**WHAT YOU NEED TO DO:**
Say how many lines below hold the word "were"; give the number by itself.

(Stored data entries)
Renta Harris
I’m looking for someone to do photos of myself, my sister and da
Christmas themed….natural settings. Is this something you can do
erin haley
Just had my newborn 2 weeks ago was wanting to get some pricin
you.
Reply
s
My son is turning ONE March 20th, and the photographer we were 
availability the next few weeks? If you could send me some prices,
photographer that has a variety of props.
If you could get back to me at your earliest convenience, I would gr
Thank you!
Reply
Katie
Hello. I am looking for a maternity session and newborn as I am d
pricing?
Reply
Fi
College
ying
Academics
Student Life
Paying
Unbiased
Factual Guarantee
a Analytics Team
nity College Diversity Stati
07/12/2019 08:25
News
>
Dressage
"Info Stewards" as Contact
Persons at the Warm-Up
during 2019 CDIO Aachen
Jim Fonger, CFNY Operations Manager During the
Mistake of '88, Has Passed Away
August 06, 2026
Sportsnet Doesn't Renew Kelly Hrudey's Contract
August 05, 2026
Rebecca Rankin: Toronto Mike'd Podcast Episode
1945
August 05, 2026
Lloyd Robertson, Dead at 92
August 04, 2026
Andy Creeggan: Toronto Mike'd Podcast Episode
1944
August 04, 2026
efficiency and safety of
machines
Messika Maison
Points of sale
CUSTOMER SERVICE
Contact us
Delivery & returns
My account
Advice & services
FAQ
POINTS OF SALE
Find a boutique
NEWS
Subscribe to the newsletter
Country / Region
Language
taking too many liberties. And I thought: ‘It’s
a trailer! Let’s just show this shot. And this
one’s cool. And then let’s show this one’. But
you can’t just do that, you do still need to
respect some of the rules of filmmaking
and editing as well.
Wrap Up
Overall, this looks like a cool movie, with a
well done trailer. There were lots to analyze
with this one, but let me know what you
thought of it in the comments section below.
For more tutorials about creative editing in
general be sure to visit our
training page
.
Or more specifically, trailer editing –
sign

**TASK RESULT:**
2